|
Germanic Lexicon Project
Message Board
|
|
|
Author: Keith Briggs
Date: 2004-11-08 05:07:19
Subject: Re: Probabilistic correction
I tried training the system on all corrected (c) and uncorrected (u) BT files.
I'm using dbacl (http://dbacl.sourceforge.net/) as the Bayesian engine.
Then I tried classifying some short lines. Some results look promising, e.g.
c 420.91 u 193.02 tð-hlooen. v. to-hlecan.
c 420.91 u 424.34 tð-hlocen. v. to-hlecan
c 432.46 u 435.39 tó-hlocen. v. to-hlecan
c 454.49 u 556.86 tó-hlocen. v. tó-hlecan
A lower score means a better match. "c 420.91 u 193.02" means roughly:
the probability that the line was generated by the model estimated from the c data is about exp(-421), and the probability that the line was generated by the model estimated from the u data is about exp(-193). So we can see that as I correct the errors one by one, dbacl estimates that it is more likely that the line is correct than not correct.
But I believe this is actually deceptive. It starts well, recognizing that "oo" is unlikely to be correct.

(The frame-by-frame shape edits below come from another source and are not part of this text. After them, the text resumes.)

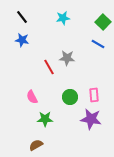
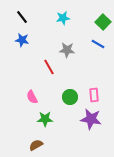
gray star: moved 8 px up
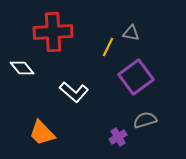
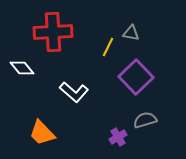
purple square: rotated 8 degrees counterclockwise
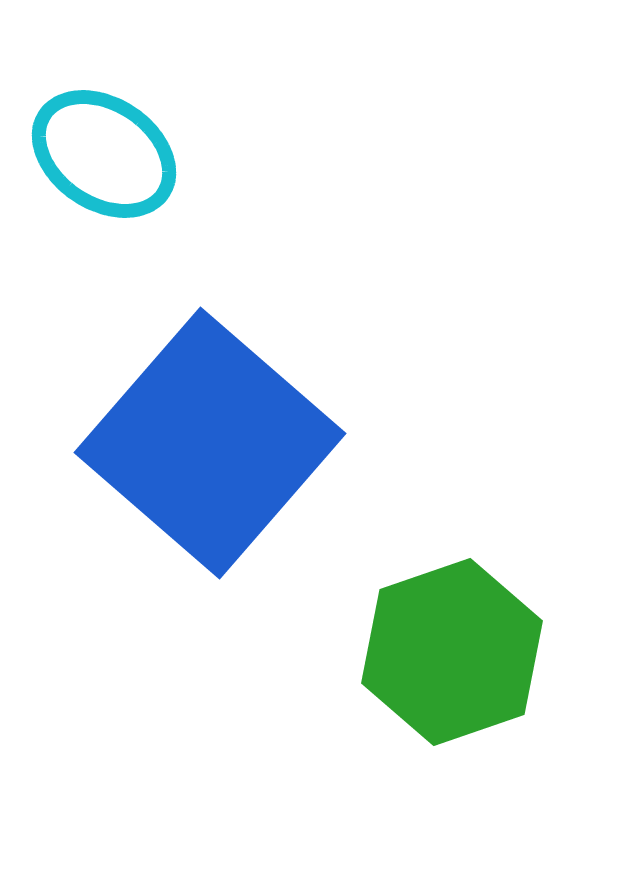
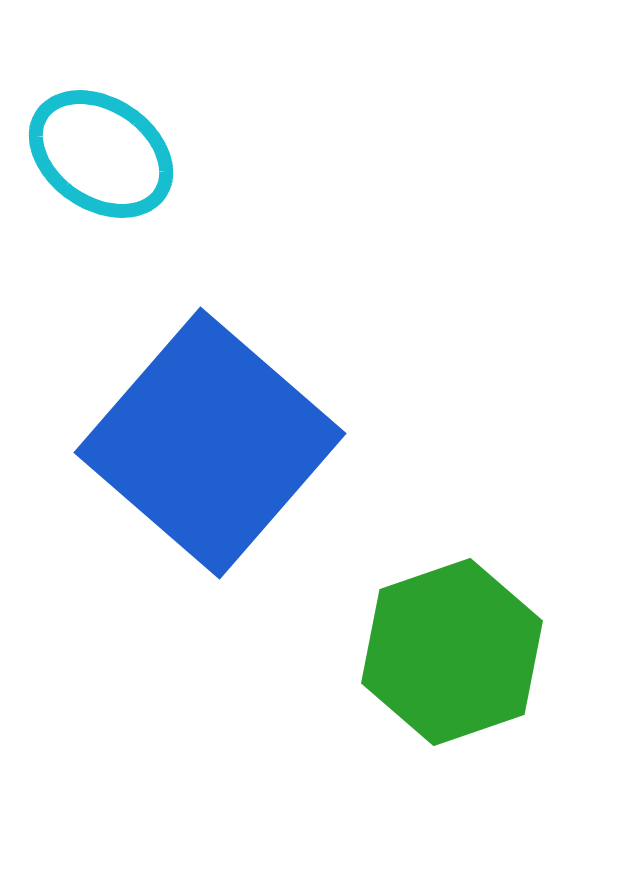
cyan ellipse: moved 3 px left
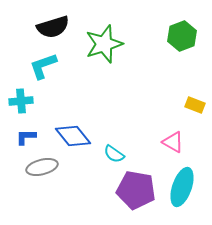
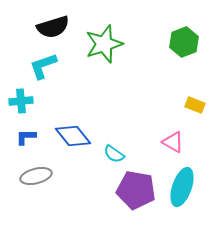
green hexagon: moved 2 px right, 6 px down
gray ellipse: moved 6 px left, 9 px down
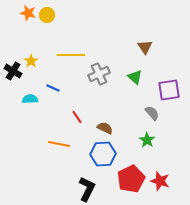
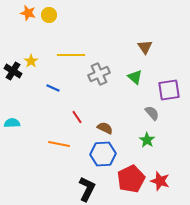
yellow circle: moved 2 px right
cyan semicircle: moved 18 px left, 24 px down
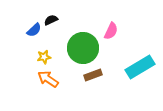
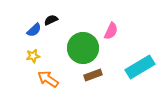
yellow star: moved 11 px left, 1 px up
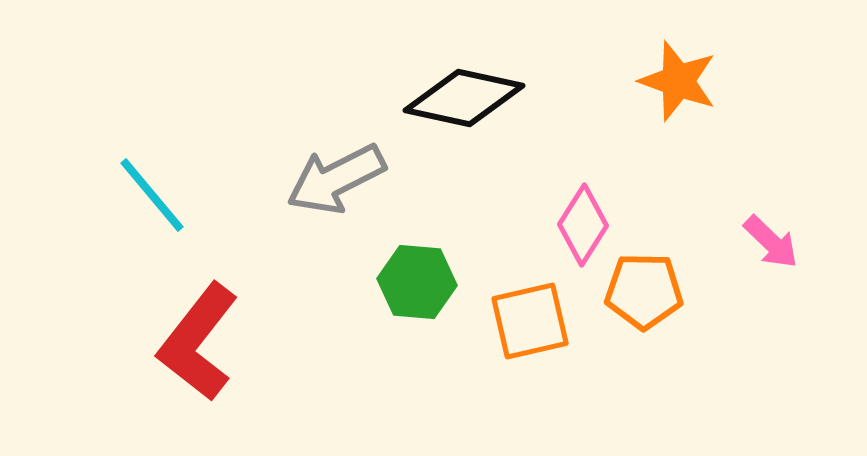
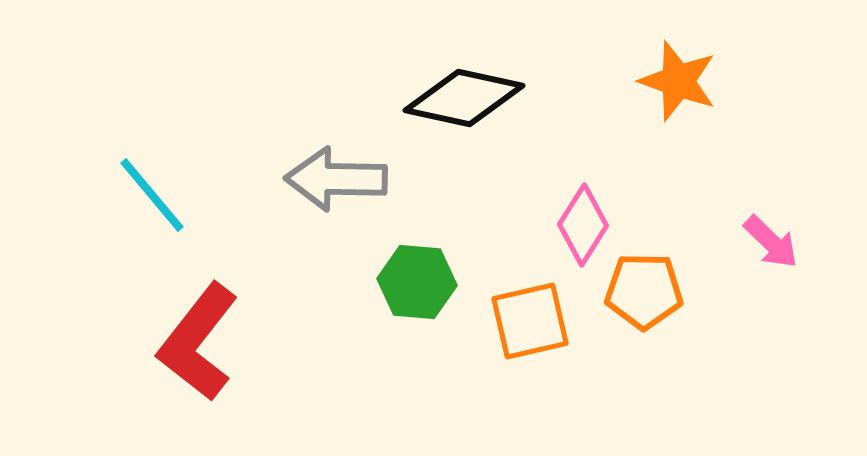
gray arrow: rotated 28 degrees clockwise
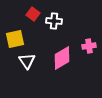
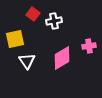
white cross: rotated 14 degrees counterclockwise
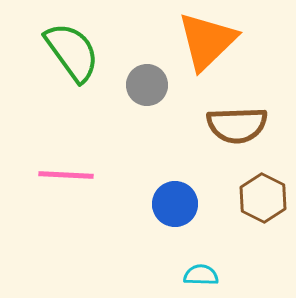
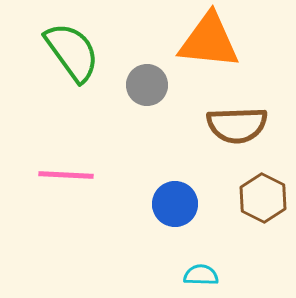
orange triangle: moved 2 px right; rotated 50 degrees clockwise
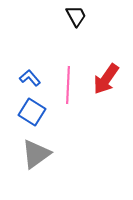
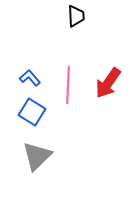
black trapezoid: rotated 25 degrees clockwise
red arrow: moved 2 px right, 4 px down
gray triangle: moved 1 px right, 2 px down; rotated 8 degrees counterclockwise
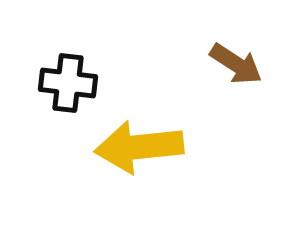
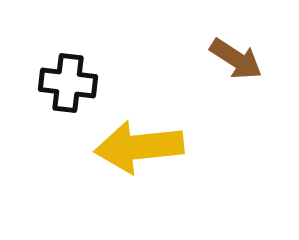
brown arrow: moved 5 px up
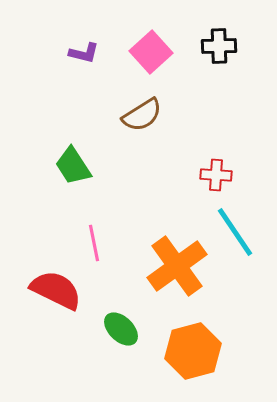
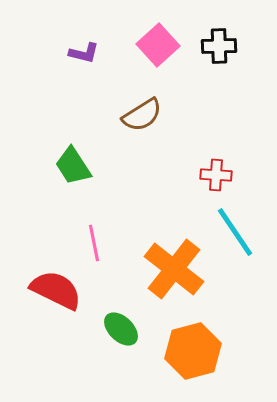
pink square: moved 7 px right, 7 px up
orange cross: moved 3 px left, 3 px down; rotated 16 degrees counterclockwise
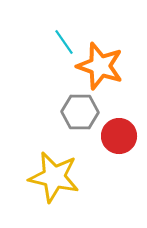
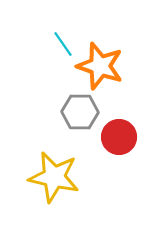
cyan line: moved 1 px left, 2 px down
red circle: moved 1 px down
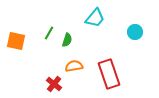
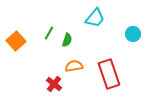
cyan circle: moved 2 px left, 2 px down
orange square: rotated 36 degrees clockwise
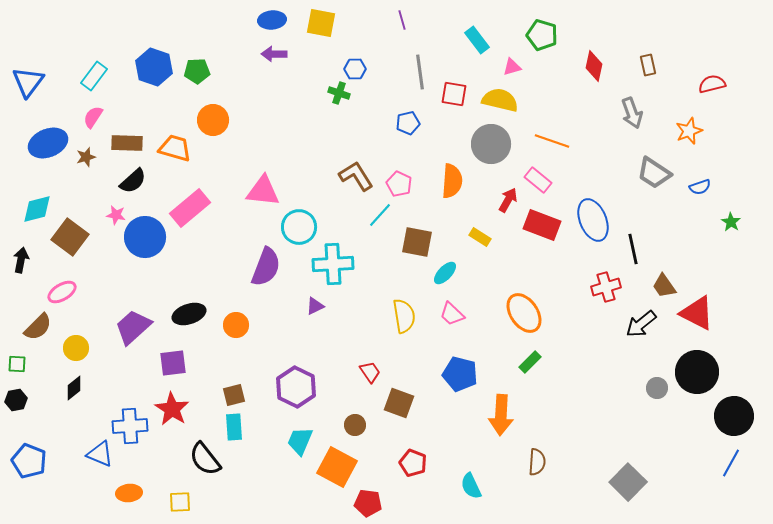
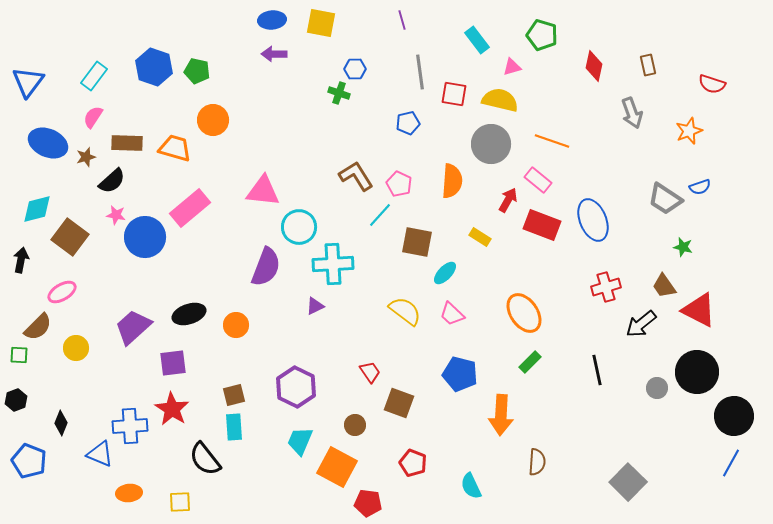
green pentagon at (197, 71): rotated 15 degrees clockwise
red semicircle at (712, 84): rotated 148 degrees counterclockwise
blue ellipse at (48, 143): rotated 45 degrees clockwise
gray trapezoid at (654, 173): moved 11 px right, 26 px down
black semicircle at (133, 181): moved 21 px left
green star at (731, 222): moved 48 px left, 25 px down; rotated 18 degrees counterclockwise
black line at (633, 249): moved 36 px left, 121 px down
red triangle at (697, 313): moved 2 px right, 3 px up
yellow semicircle at (404, 316): moved 1 px right, 5 px up; rotated 44 degrees counterclockwise
green square at (17, 364): moved 2 px right, 9 px up
black diamond at (74, 388): moved 13 px left, 35 px down; rotated 30 degrees counterclockwise
black hexagon at (16, 400): rotated 10 degrees counterclockwise
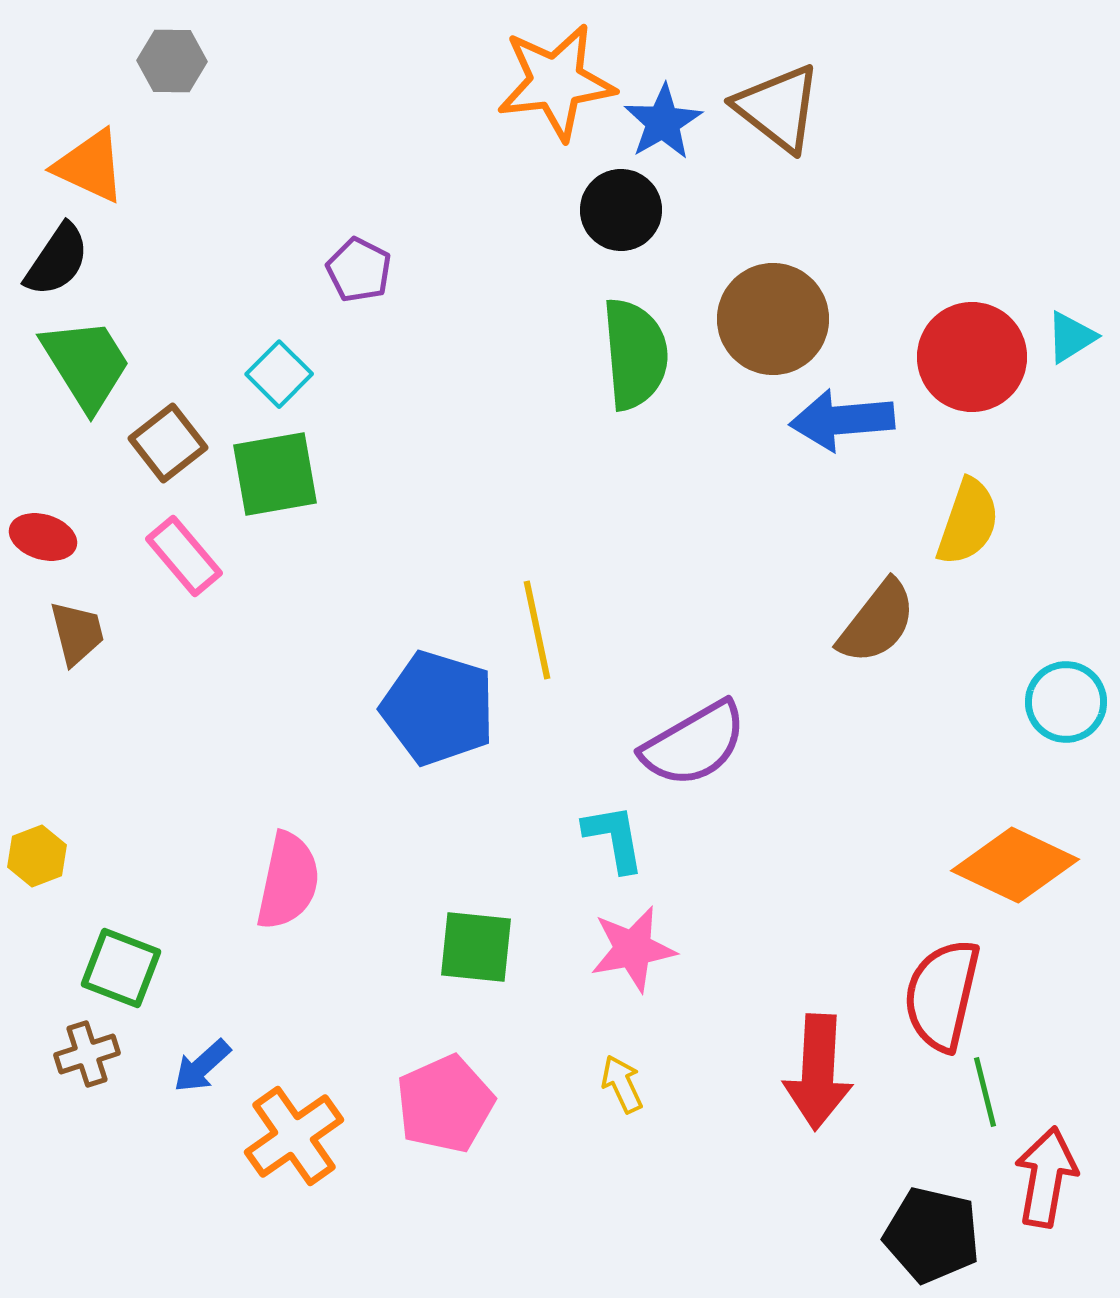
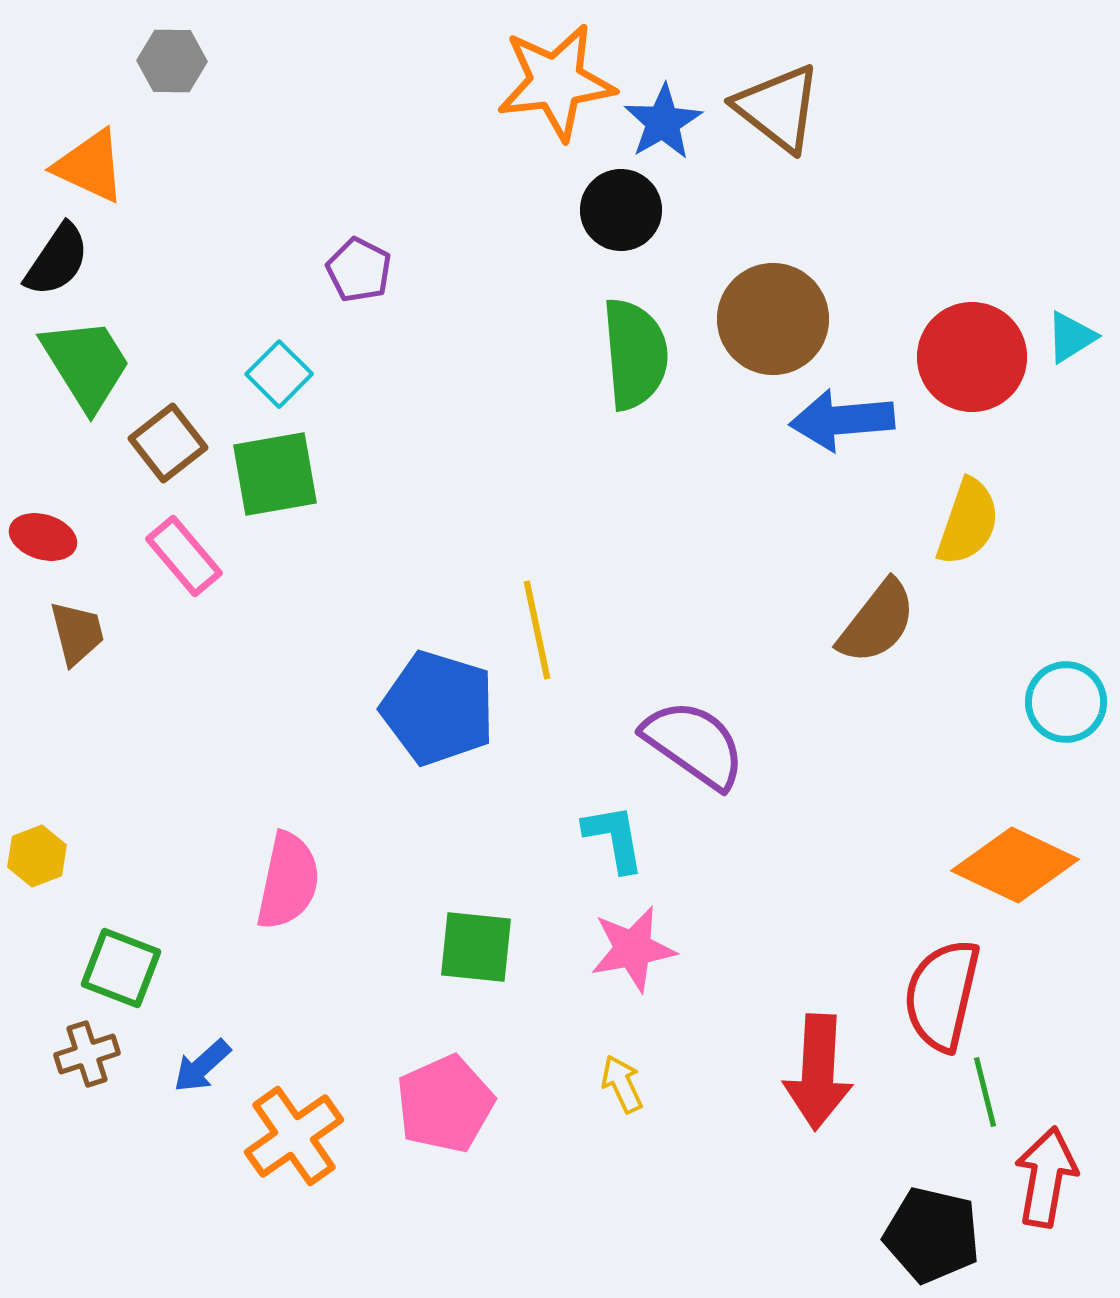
purple semicircle at (694, 744): rotated 115 degrees counterclockwise
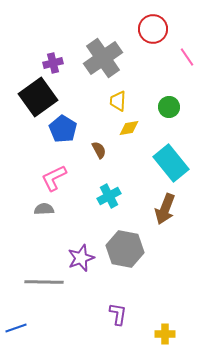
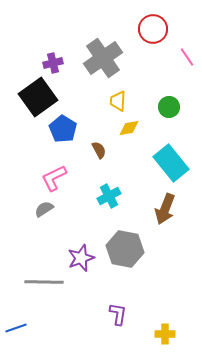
gray semicircle: rotated 30 degrees counterclockwise
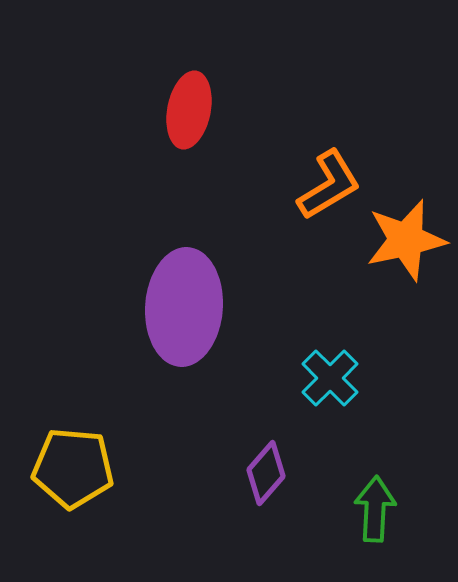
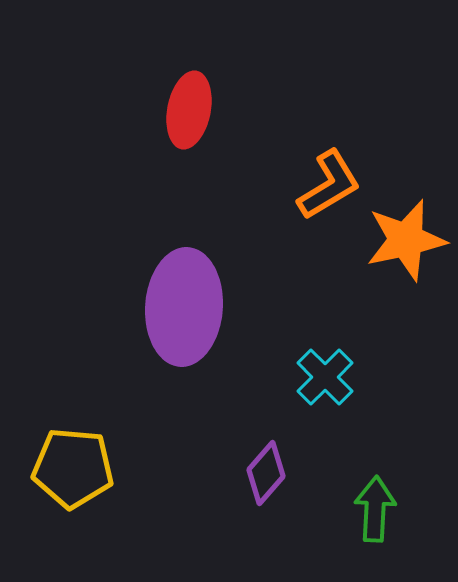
cyan cross: moved 5 px left, 1 px up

But after that, I'm just adding the string "acute", which is known by the model to be very frequently occurring, so the score gets better. dbacl's default model rejects punctuation, and all the letter transitions a->c->u->t->e contribute to a good score. We don't want this - we want to treat á as a single character á, and give it the same weight as other single characters. This means first preprocessing the files (not so hard), and then using dbacl's regular expressions to include characters like á in words. I tried this, but the learning phase gets very slow. Also, we're still left with the problem that we're mixing up several languages in the same model, which makes it struggle to fit any one of them well.
How do I proceed?
Keith